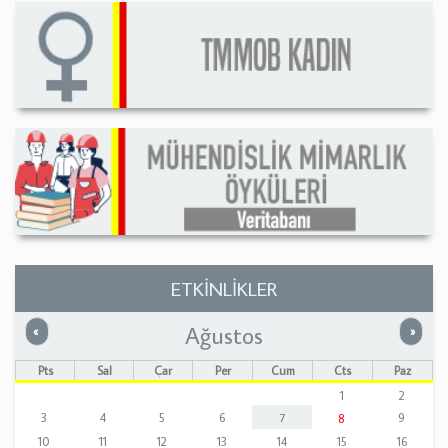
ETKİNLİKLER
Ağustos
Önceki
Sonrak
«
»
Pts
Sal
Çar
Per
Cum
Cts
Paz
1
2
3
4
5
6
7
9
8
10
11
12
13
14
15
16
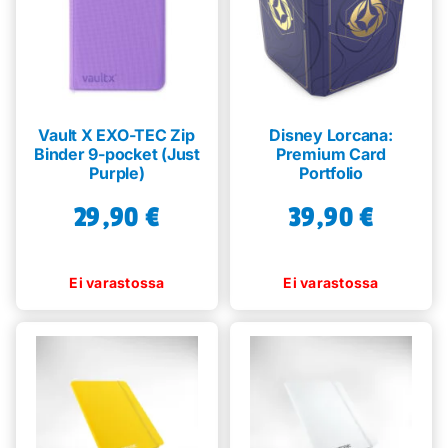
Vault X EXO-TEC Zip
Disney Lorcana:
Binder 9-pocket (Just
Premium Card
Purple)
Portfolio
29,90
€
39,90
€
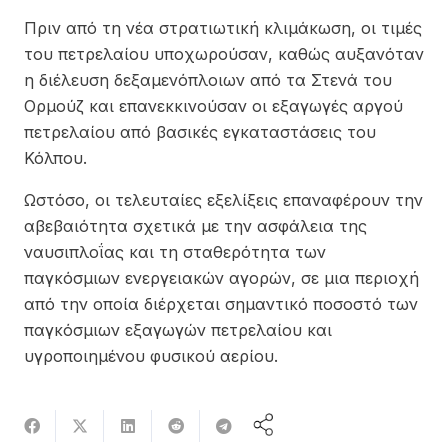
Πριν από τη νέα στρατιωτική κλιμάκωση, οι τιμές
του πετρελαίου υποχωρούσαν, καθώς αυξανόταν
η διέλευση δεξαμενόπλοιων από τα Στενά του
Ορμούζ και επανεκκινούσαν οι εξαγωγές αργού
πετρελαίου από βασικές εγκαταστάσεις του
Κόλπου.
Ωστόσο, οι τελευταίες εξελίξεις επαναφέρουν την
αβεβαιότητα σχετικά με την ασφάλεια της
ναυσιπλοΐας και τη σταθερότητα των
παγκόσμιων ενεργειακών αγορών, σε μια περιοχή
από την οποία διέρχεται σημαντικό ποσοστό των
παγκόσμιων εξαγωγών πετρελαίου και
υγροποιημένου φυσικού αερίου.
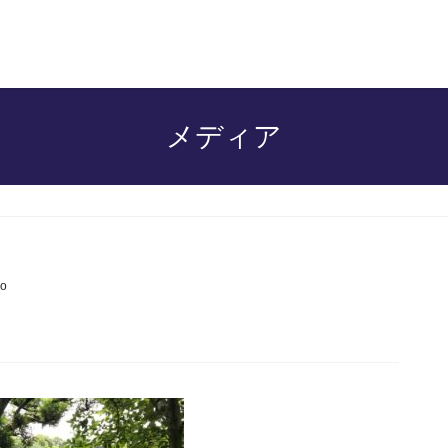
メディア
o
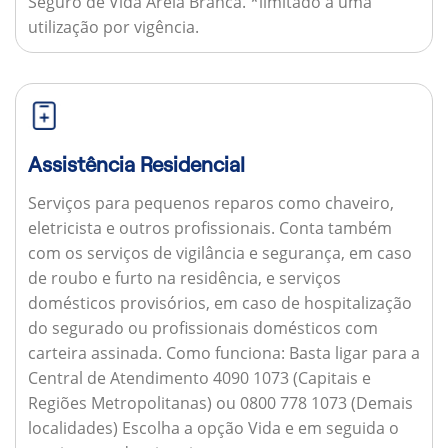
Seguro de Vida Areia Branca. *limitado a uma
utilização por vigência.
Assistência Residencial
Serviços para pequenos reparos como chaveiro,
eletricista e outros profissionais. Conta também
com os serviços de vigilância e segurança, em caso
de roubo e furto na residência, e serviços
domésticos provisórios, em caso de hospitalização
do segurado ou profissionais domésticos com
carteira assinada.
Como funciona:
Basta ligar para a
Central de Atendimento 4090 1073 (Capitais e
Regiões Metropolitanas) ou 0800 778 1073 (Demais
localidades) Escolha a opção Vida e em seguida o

§

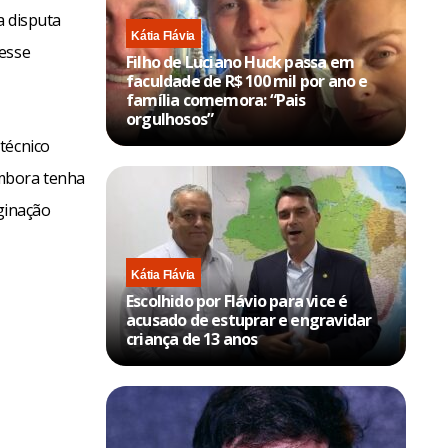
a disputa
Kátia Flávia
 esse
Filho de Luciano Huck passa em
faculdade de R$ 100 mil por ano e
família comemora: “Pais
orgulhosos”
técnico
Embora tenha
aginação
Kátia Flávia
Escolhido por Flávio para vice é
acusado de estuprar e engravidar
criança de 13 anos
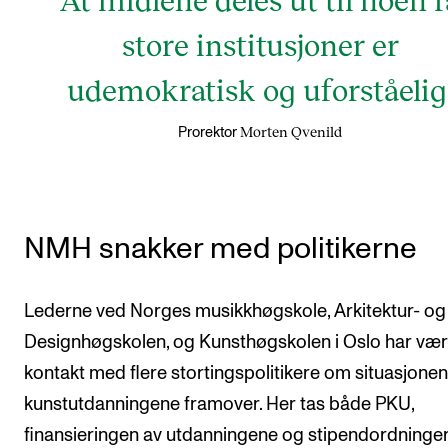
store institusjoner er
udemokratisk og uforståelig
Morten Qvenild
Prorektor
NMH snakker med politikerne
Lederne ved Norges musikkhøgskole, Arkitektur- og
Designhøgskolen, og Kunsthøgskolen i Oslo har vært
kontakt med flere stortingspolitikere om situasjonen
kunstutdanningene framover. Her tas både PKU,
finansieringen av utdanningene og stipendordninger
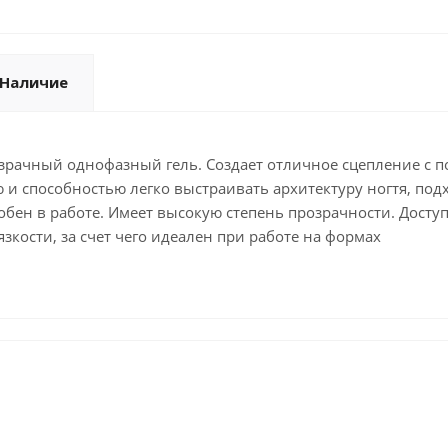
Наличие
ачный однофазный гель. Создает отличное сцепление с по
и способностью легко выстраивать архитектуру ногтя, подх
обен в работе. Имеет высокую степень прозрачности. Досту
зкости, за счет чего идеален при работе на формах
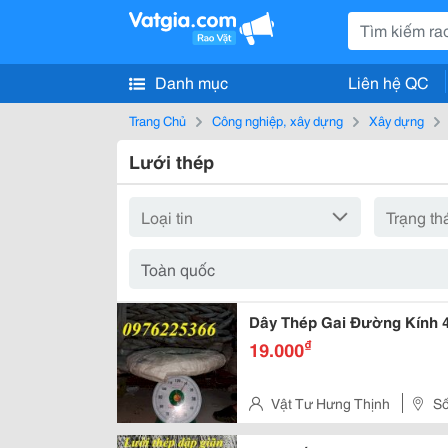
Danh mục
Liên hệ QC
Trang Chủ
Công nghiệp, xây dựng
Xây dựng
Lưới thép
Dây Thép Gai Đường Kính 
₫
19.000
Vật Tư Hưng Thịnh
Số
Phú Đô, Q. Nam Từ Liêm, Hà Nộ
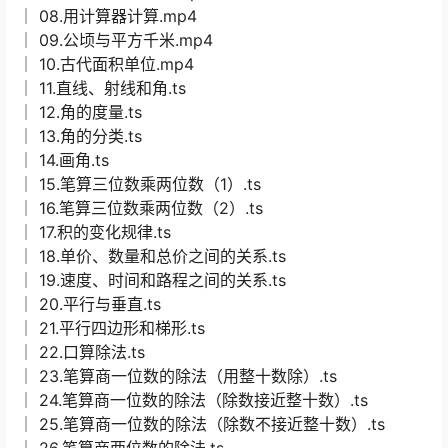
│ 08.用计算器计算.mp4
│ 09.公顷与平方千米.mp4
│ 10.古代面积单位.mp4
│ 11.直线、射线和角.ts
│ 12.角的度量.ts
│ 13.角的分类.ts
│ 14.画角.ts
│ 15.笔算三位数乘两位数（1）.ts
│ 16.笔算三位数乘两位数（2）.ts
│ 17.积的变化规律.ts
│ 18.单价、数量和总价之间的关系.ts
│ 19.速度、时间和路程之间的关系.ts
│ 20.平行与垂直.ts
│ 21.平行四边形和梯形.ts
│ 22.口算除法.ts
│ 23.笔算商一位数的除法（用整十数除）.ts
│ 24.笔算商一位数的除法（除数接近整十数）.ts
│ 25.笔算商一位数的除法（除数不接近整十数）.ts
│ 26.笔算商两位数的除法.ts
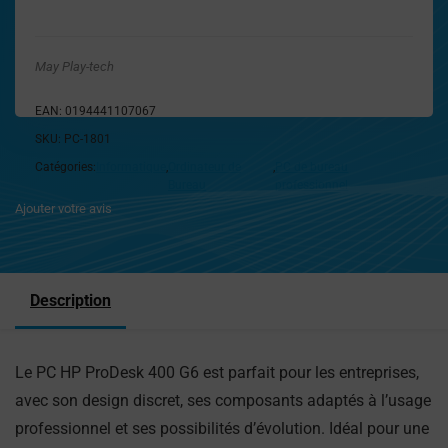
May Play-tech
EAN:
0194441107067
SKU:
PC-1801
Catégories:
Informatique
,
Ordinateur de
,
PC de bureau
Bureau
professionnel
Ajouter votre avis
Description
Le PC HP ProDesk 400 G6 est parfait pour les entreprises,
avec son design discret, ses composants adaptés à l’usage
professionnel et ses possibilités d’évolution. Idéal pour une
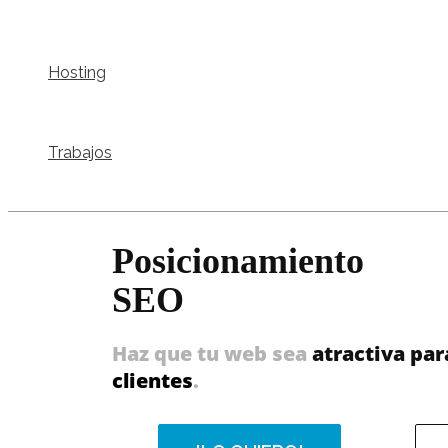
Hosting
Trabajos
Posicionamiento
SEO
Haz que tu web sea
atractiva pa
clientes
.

§

— REQUIRED ACTION —
Within the listing above, the lines starting at the one containing "Premium Card" and ending at the one containing "Serviços para pequenos" are to be returned exactly. Omit the pictures.

— SOLUTION TO THIS EXERCISE —
Premium Card
Purple)
Portfolio
29,90
€
39,90
€
Πριν από τη νέα στρατιωτική κλιμάκωση, οι τιμές
του πετρελαίου υποχωρούσαν, καθώς αυξανόταν
η διέλευση δεξαμενόπλοιων από τα Στενά του
Ορμούζ και επανεκκινούσαν οι εξαγωγές αργού
πετρελαίου από βασικές εγκαταστάσεις του
Κόλπου.
Ωστόσο, οι τελευταίες εξελίξεις επαναφέρουν την
αβεβαιότητα σχετικά με την ασφάλεια της
ναυσιπλοΐας και τη σταθερότητα των
παγκόσμιων ενεργειακών αγορών, σε μια περιοχή
από την οποία διέρχεται σημαντικό ποσοστό των
παγκόσμιων εξαγωγών πετρελαίου και
υγροποιημένου φυσικού αερίου.
メディア
o
Seguro de Vida Areia Branca. *limitado a uma
utilização por vigência.
Assistência Residencial
Serviços para pequenos reparos como chaveiro,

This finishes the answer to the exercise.